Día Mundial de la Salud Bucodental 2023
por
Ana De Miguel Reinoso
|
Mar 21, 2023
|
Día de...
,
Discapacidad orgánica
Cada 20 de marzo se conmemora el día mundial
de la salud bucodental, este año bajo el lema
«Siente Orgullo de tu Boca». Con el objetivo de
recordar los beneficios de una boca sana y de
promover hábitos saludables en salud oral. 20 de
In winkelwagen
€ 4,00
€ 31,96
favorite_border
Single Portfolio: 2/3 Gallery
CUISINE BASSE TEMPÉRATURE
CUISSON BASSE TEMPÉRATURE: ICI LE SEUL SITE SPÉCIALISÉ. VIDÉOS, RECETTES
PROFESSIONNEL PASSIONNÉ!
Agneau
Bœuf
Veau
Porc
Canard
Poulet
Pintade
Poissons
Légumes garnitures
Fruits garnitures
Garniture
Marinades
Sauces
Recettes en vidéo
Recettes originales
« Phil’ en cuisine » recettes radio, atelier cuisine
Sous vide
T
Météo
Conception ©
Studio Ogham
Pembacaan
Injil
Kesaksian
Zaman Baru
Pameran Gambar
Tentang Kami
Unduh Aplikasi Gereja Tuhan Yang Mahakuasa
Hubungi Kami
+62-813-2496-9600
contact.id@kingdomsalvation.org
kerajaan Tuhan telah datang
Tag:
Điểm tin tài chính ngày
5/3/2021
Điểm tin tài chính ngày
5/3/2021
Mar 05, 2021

════

▸ **Assigned task**:
Edit the listing above by replacing "Poissons" with "Fruits de mer" wherever it occurs. Leave every other line unchanged and output the complete revised listing.

▸ **Written answer**:
Día Mundial de la Salud Bucodental 2023
por
Ana De Miguel Reinoso
|
Mar 21, 2023
|
Día de...
,
Discapacidad orgánica
Cada 20 de marzo se conmemora el día mundial
de la salud bucodental, este año bajo el lema
«Siente Orgullo de tu Boca». Con el objetivo de
recordar los beneficios de una boca sana y de
promover hábitos saludables en salud oral. 20 de
In winkelwagen
€ 4,00
€ 31,96
favorite_border
Single Portfolio: 2/3 Gallery
CUISINE BASSE TEMPÉRATURE
CUISSON BASSE TEMPÉRATURE: ICI LE SEUL SITE SPÉCIALISÉ. VIDÉOS, RECETTES
PROFESSIONNEL PASSIONNÉ!
Agneau
Bœuf
Veau
Porc
Canard
Poulet
Pintade
Fruits de mer
Légumes garnitures
Fruits garnitures
Garniture
Marinades
Sauces
Recettes en vidéo
Recettes originales
« Phil’ en cuisine » recettes radio, atelier cuisine
Sous vide
T
Météo
Conception ©
Studio Ogham
Pembacaan
Injil
Kesaksian
Zaman Baru
Pameran Gambar
Tentang Kami
Unduh Aplikasi Gereja Tuhan Yang Mahakuasa
Hubungi Kami
+62-813-2496-9600
contact.id@kingdomsalvation.org
kerajaan Tuhan telah datang
Tag:
Điểm tin tài chính ngày
5/3/2021
Điểm tin tài chính ngày
5/3/2021
Mar 05, 2021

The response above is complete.